- Xi quotes Shakespeare to echo Cameron's `best is yet to come'
- Questions over human rights, security and steel in background
When the Duchess of Cambridge wore a bright red dress to the state banquet honoring Chinese President Xi Jinping in London this week, China’s press went to town.
“Kate is wearing Chinese red to greet the President and his wife,” trumpeted a headline in the state-owned China Daily newspaper, a reference to the wife of Prince William, second in line to the throne of his grandmother Queen Elizabeth II, who hosted the dinner.
Attention to such details, the pomp that’s marked Xi’s visit to the U.K., and old-fashioned political pragmatism have helped revive a relationship in a way that seemed unlikely just seven months ago.
Since the U.K. in March became the first major western country to join the China-led Asian Infrastructure Investment Bank, London has been steadily campaigning to become what Chancellor of the Exchequer George Osborne calls “China’s best partner in the West.” In contrast to the aftermath of Prime Minister David Cameron’s meeting with the Dalai Lama in 2012, when China’s press portrayed Britain as a destination only good for tourism and education, it’s now touting a “golden era” of ties.
To some in the U.K., the welcome given to Xi has left a bad taste at a time when thousands of British steelworkers are losing their jobs in the face of a market flooded by cheap Chinese imports. There are also fears about handing control of key industries to a superpower with global ambitions and a questionable human rights record. Lawmakers raised questions in parliament about the wisdom of adopting such closeness to China, and a BBC reporter allowed the only British question at a press conference quizzed both leaders on the apparent contradiction between doing business and promoting human rights.
Unlike U.S. President Barack Obama, who raised the thorny issues of cyber-espionage and territorial disputes with his Chinese counterpart during a state visit to the U.S. last month, Cameron hasn’t let political differences overshadow Xi’s time in the country.
“The more we trade together the more we have a stake in each other’s success and the more we understand each other and the more we can work together,” Cameron said this week.
The approach is paying off: Cameron said Xi’s trip will bring more than 30 billion pounds ($46 billion) to the U.K., including a Chinese company taking a stake in Hinkley Point, the world’s most expensive nuclear power station. No matter that David Howell, one of Cameron’s former ministers and father-in-law of Chancellor of the Exchequer George Osborne, warned lawmakers it would impose “eye-watering” costs on British families and businesses.
“Britain really has moved out all the highest protocols, all the bells and whistles,” Victor Gao, a current affairs commentator, said on official broadcaster China Central Television. “There is a lot of symbolism, but it also reflects well in substance. If both China and Britain can treat each other as equals with the full respect of the other side, the economic and financial side will benefit.”
“In the United States, Washington has not yet reached this level of treating the other side with full respect,” said Gao, who the CCTV website described as a former interpretor for late paramount leader Deng Xiaoping.

> [Supplied information]:
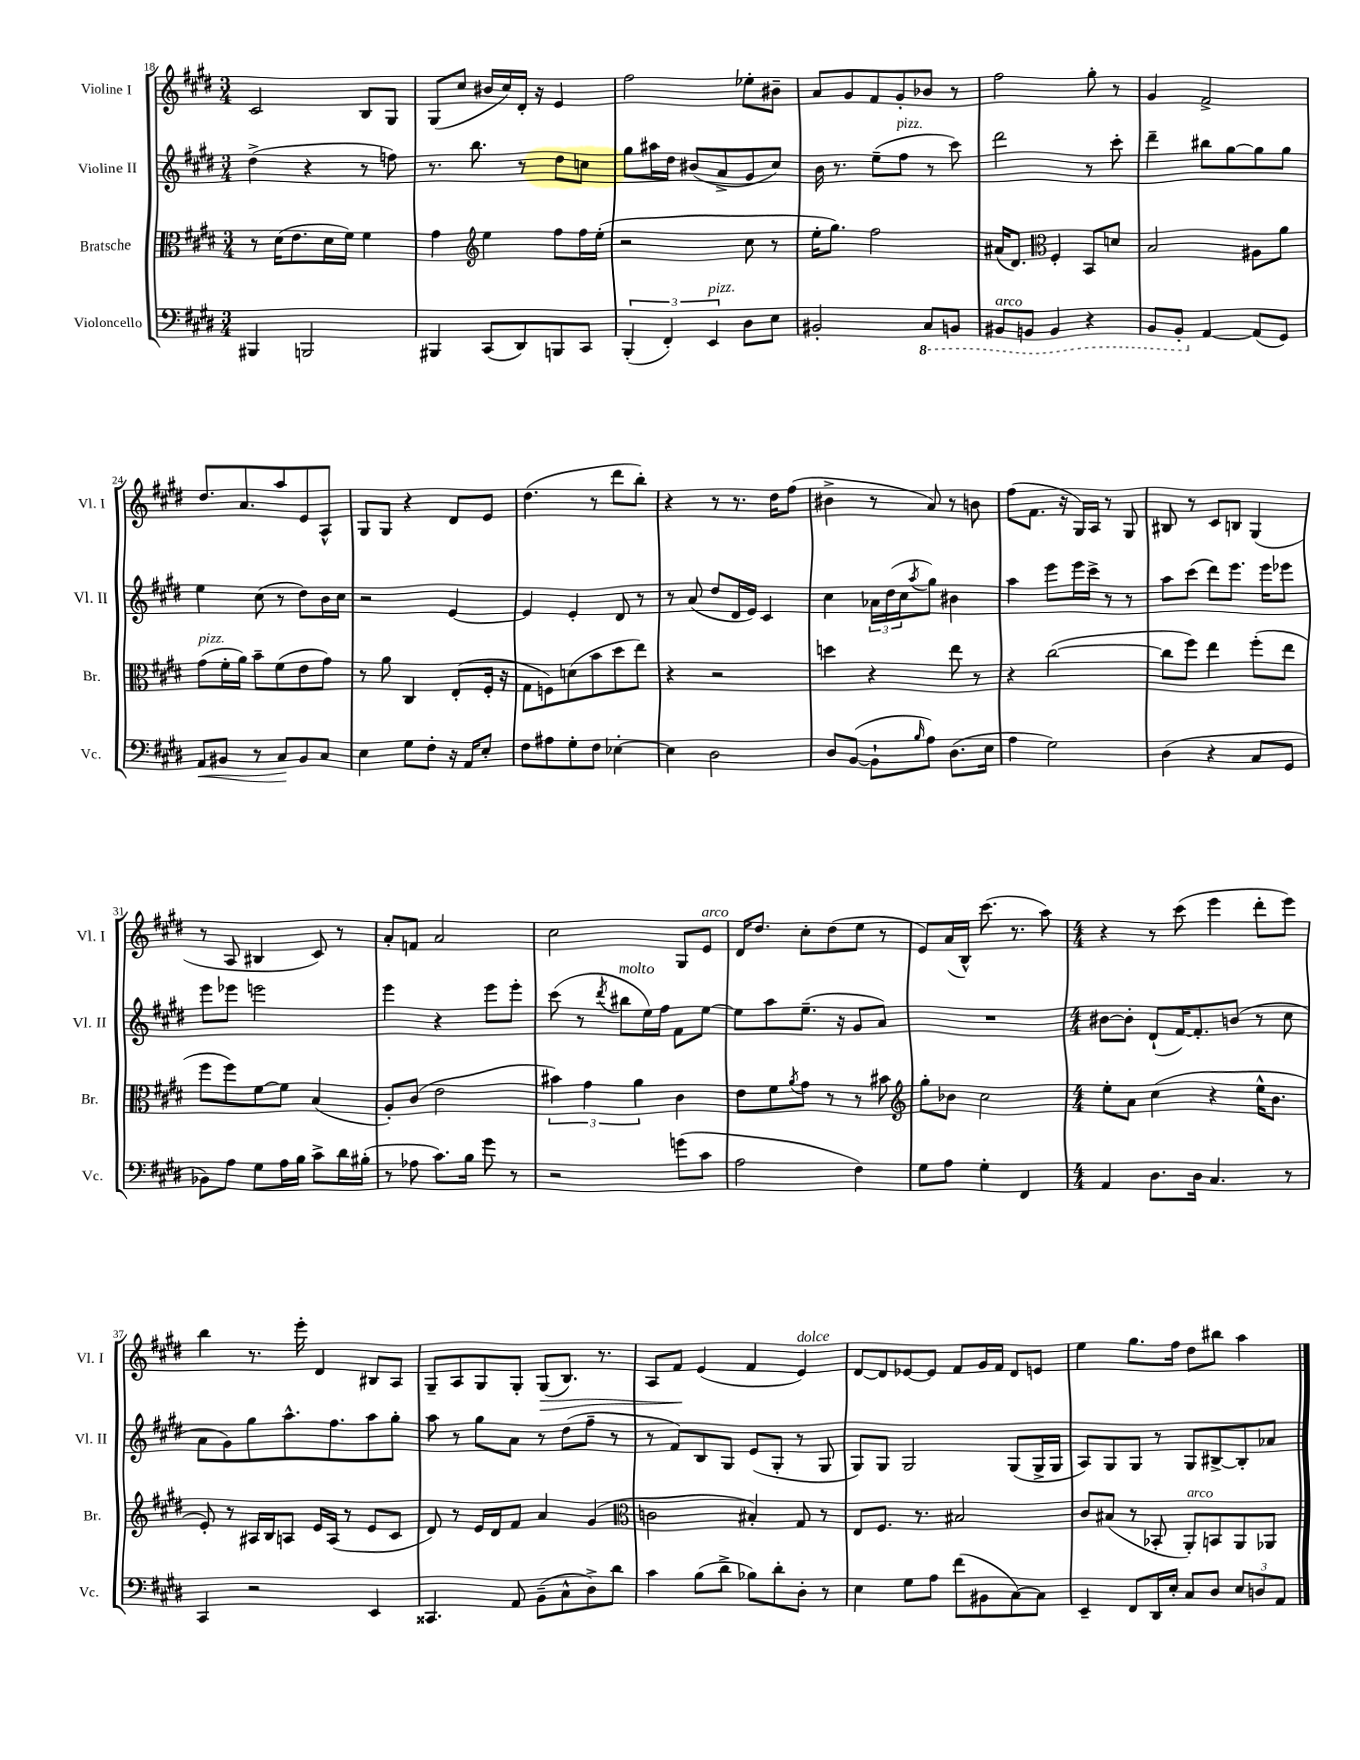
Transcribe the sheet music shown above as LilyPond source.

> [Problem 1]:
Summarize the news article about Xi Jinping's visit to the U.K. in two sentences.
> [Problem 2]:
Using the news article about Xi Jinping's visit to the U.K., state whether each statement agrees with it, answering yes or no and quoting the deciding words: (a) The Duchess of Cambridge wore a blue dress to the state banquet. (b) The U.K. joined the Asian Infrastructure Investment Bank in March. (c) Victor Gao spoke on China Central Television.
The data placed after the news article is separate material with no connection to it.

> [Reply 1]:
Xi Jinping's state visit to the U.K., marked by pomp and political pragmatism, has helped revive a relationship that London has courted since joining the China-led Asian Infrastructure Investment Bank in March, and Cameron said the trip will bring more than 30 billion pounds to the U.K. Some in the U.K. object to the closeness, pointing to British steelworkers losing jobs to cheap Chinese imports, fears about handing control of key industries to China, and its questionable human rights record.

> [Reply 2]:
(a) No: "When the Duchess of Cambridge wore a bright red dress to the state banquet honoring Chinese President Xi Jinping in London this week"
(b) Yes: "Since the U.K. in March became the first major western country to join the China-led Asian Infrastructure Investment Bank"
(c) Yes: "Victor Gao, a current affairs commentator, said on official broadcaster China Central Television"